_Task item 1_: In the TCPC passage, on what date did TCPC convert to a Delaware corporation?
_Task item 2_: Write out the TCPC passage word for word, everything from "TCPC operates through" down to "in April 2012.".
_Task item 3_: Extend the TCPC passage beyond its final sentence.

An affiliate of the Manager also is entitled to incentive compensation equal to 20% of income and gain distributions to common shareholders if such distributions exceed a preferred return of 8% per year, although the Manager has voluntarily agreed to waive the incentive compensation until the common shareholders have received a cumulative return of at least 10%. The Manager's affiliate is not currently receiving any incentive compensation from TOF.
TCPC operates through its subsidiary, SVCP. TCPC was originally organized on July 17, 2006 and commenced operations on July 31, 2006 as Special Value Continuation Fund LLC. It was formed as a limited liability company under the laws of the State of Delaware. On August 1, 2006, TCPC registered as a non-diversified closed-end management investment company under the 1940 Act after a private offering. TCPC was formed by the combination of two funds managed by the Manager, Special Value Bond Fund II, LLC and Special Value Absolute Return Fund, LLC. TCPC converted to a Delaware corporation on April 2, 2012, and elected BDC status shortly prior to the completion of its initial public offering in April 2012.
SVCP was formed as a limited partnership under the laws of the State of Delaware. On July 31, 2006, SVCP registered as a non-diversified closed-end management investment company under the 1940 Act. SVCP issued common limited partner interests to TCPC and also issued preferred limited partner interests under its leverage program to the same institutions that acquired its debt. SVCP elected to convert from a closed-end fund to a BDC at the same time TCPC did.
Upon TCPC's conversion from a limited liability company to a corporation, each owner of TCPC's common limited liability company interests received shares of TCPC's new common
stock with an aggregate net asset value equal to the aggregate net asset value of the limited liability company interests owned by it on the conversion date, less the costs of the conversion and less the amount of any cash distributed for fractional common shares. Each of TCPC's outstanding limited liability company interests converted into shares of common stock having a net asset value of $15.00 per share based upon TCPC's aggregate net asset value, as determined by its board of directors, as of March 30, 2012. Based on TCPC's aggregate net asset value as of March 30, 2012 of $235,884,525, this resulted in 15,725,635 shares of TCPC's common stock being outstanding immediately after the conversion without giving effect to any shares sold in its initial public offering.
TCPC's common shares trade on the Nasdaq Global Select Market. As of December 31, 2013, TCPC had approximately $803 million in total assets and approximately $550 million in net asset value. Since converting to BDC status in 2012 and its initial public offering, TCPC has raised approximately $217 million in additional common equity, and SVCP has secured through a consolidated subsidiary additional debt commitments totaling $150 million. TCPC and SVCP expect to continue to grow as attractive investment opportunities arise and as additional capital becomes available on attractive terms. TCPC's investment objective is to achieve high total returns through current income and capital appreciation, with an emphasis on principal protection. It seeks to achieve this investment objective primarily through investments in debt securities of middle-market companies and its primary investment focus is investing in and originating leveraged loans to performing middle-market companies ("TCPC's Objectives and Strategies"). TCPC pays the Manager a management fee equal to 1.5% of its total assets, including utilized leverage, less cash and cash equivalents. An affiliate of the Manager also is entitled to 20% incentive compensation on returns (provided the cumulative total return after
January 1, 2013 exceeds 8%), which is bifurcated as is typical for business development companies between returns in the form of income and those in the form of capital gains realized after January 1, 2013. The Manager's affiliate has received incentive compensation under this arrangement, and the Manager expects that it will do so in the future.

Records drawn from a dataset
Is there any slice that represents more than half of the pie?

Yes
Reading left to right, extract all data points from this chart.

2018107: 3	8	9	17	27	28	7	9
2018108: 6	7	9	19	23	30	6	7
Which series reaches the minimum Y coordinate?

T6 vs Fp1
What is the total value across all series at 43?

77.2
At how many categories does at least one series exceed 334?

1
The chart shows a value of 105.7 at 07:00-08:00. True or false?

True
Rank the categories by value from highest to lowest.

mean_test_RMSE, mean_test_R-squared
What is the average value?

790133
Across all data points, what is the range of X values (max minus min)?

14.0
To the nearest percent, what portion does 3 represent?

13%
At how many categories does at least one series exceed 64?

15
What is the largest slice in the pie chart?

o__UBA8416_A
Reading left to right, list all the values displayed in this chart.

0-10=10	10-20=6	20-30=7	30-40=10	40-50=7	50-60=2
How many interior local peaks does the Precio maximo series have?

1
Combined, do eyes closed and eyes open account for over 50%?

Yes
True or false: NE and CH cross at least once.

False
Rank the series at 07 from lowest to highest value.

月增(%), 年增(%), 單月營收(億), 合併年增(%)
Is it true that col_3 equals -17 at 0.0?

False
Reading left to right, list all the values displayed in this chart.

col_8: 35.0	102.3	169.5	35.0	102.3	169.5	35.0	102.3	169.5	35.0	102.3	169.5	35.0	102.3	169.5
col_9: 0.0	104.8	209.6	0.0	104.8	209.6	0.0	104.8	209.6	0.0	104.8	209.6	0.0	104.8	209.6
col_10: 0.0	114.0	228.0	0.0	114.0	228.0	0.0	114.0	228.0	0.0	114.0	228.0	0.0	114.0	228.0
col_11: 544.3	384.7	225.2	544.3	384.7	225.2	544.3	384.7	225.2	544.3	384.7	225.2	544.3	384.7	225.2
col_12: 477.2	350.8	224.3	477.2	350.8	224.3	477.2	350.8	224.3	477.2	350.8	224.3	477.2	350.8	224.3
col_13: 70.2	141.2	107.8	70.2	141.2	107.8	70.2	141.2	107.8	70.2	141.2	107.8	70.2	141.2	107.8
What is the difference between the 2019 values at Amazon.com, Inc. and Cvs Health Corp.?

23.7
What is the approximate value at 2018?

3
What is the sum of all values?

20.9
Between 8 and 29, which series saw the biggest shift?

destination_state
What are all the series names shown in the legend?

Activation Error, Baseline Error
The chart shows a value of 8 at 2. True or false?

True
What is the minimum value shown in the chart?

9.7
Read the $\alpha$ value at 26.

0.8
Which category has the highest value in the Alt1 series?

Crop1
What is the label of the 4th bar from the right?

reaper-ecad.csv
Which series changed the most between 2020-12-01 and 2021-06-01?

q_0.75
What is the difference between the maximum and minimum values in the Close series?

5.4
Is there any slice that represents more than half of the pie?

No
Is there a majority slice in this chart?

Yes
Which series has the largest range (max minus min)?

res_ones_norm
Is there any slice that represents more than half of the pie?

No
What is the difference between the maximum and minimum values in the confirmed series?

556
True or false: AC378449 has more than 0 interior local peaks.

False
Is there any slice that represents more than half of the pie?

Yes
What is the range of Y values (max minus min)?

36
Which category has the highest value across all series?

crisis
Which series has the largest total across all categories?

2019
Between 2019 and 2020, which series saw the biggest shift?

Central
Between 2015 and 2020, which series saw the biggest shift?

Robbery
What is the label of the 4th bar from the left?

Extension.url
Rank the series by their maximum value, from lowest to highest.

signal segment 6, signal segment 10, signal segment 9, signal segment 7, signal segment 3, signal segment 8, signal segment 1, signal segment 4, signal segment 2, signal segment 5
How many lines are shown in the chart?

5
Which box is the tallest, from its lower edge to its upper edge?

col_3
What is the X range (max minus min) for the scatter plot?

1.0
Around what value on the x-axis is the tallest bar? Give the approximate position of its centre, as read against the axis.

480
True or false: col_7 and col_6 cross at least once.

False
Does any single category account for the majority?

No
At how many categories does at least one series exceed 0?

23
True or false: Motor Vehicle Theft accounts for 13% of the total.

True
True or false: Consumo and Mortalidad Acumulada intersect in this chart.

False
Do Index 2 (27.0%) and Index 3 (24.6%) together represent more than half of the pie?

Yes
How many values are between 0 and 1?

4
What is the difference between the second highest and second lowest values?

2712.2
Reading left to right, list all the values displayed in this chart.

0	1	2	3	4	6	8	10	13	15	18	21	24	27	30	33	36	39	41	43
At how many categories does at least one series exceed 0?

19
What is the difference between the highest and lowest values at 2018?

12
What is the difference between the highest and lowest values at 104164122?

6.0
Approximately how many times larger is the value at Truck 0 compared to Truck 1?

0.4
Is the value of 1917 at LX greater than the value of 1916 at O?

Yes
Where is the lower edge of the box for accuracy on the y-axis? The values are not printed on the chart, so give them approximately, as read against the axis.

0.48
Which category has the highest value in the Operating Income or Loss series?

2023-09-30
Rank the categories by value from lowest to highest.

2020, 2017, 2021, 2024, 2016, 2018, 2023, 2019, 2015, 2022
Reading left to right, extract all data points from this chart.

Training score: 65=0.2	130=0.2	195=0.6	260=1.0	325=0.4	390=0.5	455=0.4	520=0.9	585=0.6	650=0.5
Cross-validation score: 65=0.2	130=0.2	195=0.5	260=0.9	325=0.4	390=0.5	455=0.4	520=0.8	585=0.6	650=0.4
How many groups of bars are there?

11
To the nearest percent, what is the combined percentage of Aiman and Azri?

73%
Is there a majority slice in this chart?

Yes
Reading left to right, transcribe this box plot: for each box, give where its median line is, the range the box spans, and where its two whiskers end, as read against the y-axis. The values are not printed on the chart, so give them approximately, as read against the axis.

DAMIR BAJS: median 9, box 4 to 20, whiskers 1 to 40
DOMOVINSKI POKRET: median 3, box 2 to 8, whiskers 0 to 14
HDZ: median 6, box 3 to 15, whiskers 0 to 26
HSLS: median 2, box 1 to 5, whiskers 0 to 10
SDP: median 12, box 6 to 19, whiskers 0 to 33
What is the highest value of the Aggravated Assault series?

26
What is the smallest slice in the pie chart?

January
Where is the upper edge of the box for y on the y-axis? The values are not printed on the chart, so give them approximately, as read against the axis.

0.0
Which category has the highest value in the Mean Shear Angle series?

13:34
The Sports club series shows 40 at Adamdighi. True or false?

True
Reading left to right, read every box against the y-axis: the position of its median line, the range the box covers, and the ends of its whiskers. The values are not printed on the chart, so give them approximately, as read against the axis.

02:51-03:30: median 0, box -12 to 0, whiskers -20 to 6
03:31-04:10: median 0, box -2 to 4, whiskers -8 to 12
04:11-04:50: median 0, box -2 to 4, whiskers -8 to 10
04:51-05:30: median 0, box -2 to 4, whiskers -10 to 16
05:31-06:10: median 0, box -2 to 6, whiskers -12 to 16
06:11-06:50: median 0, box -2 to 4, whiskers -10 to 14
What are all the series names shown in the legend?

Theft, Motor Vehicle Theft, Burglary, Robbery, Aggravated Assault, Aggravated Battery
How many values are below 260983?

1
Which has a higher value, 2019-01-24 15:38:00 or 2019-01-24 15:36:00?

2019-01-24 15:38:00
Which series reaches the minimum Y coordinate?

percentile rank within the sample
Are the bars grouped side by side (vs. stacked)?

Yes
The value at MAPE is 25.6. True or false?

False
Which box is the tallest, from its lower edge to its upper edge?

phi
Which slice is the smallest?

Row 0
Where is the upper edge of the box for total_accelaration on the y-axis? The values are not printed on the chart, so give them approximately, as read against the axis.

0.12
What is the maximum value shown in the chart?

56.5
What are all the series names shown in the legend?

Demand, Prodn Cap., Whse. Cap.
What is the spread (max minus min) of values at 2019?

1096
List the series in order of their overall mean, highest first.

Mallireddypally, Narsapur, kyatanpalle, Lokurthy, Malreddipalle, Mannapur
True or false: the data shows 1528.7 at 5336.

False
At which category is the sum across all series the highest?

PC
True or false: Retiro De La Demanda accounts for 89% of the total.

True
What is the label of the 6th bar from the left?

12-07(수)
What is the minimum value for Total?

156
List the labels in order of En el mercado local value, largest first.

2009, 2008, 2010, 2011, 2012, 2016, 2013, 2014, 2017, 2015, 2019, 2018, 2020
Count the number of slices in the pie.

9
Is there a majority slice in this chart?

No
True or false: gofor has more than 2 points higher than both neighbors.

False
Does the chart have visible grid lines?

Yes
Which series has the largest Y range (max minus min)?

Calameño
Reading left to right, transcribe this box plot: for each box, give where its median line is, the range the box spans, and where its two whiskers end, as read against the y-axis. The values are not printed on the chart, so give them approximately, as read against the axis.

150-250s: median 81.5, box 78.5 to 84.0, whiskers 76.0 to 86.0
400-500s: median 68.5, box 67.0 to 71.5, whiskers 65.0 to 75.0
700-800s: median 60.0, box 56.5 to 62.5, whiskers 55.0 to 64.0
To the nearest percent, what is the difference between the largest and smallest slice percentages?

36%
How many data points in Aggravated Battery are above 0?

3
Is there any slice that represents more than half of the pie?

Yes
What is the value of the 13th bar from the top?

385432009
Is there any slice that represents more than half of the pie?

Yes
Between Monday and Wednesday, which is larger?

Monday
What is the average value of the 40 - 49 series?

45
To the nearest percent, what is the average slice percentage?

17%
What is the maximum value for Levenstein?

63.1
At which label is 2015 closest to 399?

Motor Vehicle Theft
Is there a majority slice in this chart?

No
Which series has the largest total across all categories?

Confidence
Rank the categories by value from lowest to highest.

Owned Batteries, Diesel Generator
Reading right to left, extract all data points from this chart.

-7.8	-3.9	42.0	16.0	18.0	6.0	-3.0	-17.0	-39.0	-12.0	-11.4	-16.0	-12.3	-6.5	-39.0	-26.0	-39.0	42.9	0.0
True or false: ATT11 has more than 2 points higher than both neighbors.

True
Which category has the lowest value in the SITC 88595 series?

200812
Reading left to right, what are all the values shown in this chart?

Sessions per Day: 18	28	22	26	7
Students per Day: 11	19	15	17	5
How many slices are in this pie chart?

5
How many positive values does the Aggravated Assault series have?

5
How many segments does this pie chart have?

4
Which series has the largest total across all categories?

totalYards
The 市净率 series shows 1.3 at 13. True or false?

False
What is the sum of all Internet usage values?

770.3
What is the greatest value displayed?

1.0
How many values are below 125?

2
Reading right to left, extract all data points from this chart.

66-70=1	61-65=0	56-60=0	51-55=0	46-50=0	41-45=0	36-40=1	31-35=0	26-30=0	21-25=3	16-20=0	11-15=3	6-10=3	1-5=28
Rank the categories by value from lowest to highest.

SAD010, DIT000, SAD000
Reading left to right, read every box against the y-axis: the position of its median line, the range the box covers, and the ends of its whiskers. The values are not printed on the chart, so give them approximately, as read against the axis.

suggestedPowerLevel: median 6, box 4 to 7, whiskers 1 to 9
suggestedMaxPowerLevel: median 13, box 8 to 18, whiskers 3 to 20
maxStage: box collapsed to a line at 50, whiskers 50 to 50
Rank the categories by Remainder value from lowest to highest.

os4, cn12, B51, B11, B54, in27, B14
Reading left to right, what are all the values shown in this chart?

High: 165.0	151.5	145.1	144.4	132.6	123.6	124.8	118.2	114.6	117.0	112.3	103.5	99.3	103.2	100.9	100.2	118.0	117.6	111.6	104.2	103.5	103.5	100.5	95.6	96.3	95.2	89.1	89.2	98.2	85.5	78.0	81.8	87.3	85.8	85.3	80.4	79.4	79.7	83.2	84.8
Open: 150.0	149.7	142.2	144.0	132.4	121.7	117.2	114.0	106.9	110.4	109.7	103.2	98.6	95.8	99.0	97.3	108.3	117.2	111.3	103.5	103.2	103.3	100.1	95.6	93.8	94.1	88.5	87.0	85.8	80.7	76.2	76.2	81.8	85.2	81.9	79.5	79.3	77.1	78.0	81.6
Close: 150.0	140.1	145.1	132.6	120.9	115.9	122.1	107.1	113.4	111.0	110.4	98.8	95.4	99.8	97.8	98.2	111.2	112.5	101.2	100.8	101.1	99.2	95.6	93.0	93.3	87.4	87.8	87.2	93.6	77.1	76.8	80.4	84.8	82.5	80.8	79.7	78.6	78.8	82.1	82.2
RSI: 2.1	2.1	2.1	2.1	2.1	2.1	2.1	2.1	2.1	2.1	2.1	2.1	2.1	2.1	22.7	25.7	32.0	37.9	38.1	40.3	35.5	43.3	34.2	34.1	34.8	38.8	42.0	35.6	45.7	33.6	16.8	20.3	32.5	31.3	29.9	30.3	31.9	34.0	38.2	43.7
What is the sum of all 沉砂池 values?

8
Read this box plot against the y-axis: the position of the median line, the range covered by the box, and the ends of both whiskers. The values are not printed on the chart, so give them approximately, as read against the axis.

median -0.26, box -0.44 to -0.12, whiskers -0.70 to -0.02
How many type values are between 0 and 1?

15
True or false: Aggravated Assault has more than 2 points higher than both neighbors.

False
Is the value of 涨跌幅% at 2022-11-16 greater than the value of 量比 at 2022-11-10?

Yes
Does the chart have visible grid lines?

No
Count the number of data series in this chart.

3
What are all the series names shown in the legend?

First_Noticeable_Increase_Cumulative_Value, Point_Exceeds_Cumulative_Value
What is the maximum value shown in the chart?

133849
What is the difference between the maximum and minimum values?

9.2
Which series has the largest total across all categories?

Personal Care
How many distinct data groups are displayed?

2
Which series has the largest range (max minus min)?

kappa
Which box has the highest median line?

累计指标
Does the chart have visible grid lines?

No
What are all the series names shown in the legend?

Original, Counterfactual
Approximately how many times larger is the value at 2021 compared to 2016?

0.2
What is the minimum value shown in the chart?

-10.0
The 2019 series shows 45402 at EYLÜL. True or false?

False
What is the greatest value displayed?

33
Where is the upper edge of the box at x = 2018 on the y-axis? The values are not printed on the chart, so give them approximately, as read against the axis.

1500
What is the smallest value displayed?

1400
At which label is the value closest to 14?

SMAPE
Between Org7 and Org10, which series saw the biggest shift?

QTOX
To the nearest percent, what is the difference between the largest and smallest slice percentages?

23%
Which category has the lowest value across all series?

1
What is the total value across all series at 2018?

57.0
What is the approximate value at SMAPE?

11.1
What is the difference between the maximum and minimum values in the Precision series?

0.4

_Answer space 1_: April 2, 2012

_Answer space 2_:
TCPC operates through its subsidiary, SVCP. TCPC was originally organized on July 17, 2006 and commenced operations on July 31, 2006 as Special Value Continuation Fund LLC. It was formed as a limited liability company under the laws of the State of Delaware. On August 1, 2006, TCPC registered as a non-diversified closed-end management investment company under the 1940 Act after a private offering. TCPC was formed by the combination of two funds managed by the Manager, Special Value Bond Fund II, LLC and Special Value Absolute Return Fund, LLC. TCPC converted to a Delaware corporation on April 2, 2012, and elected BDC status shortly prior to the completion of its initial public offering in April 2012.

_Answer space 3_:
TCPC (including SVCP) and TOF (including TOP) are sometimes referred to collectively in this Application as the "Funds."
B. The Manager
The Manager is a Delaware limited liability company that is registered with the Commission as an investment adviser under the Investment Advisers Act of 1940. The Manager serves as an investment adviser to TOF and manages TOF in accordance with TOF's Objectives and Strategies. The Manager also serves as an investment adviser to TCPC and manages TCPC in accordance with TCPC's Objectives and Strategies. As the investment adviser to each of TOF and TCPC, the Manager is responsible for sourcing potential investments, conducting research, analyzing investment opportunities and structuring each of TOF’s and TCPC’s investments and monitoring each of TOF’s and TCPC’s portfolio companies on an ongoing basis. The Manager was founded in 1999 by Michael E. Tennenbaum, Mark K. Holdsworth and Howard M. Levkowitz, and its predecessor entity formed and commenced operations in 1996. The three founders along with David Adler, David A. Hollander, Lee R. Landrum, Michael E. Leitner, Philip M. Tseng and Rajneesh Vig constitute the Manager’s active partners.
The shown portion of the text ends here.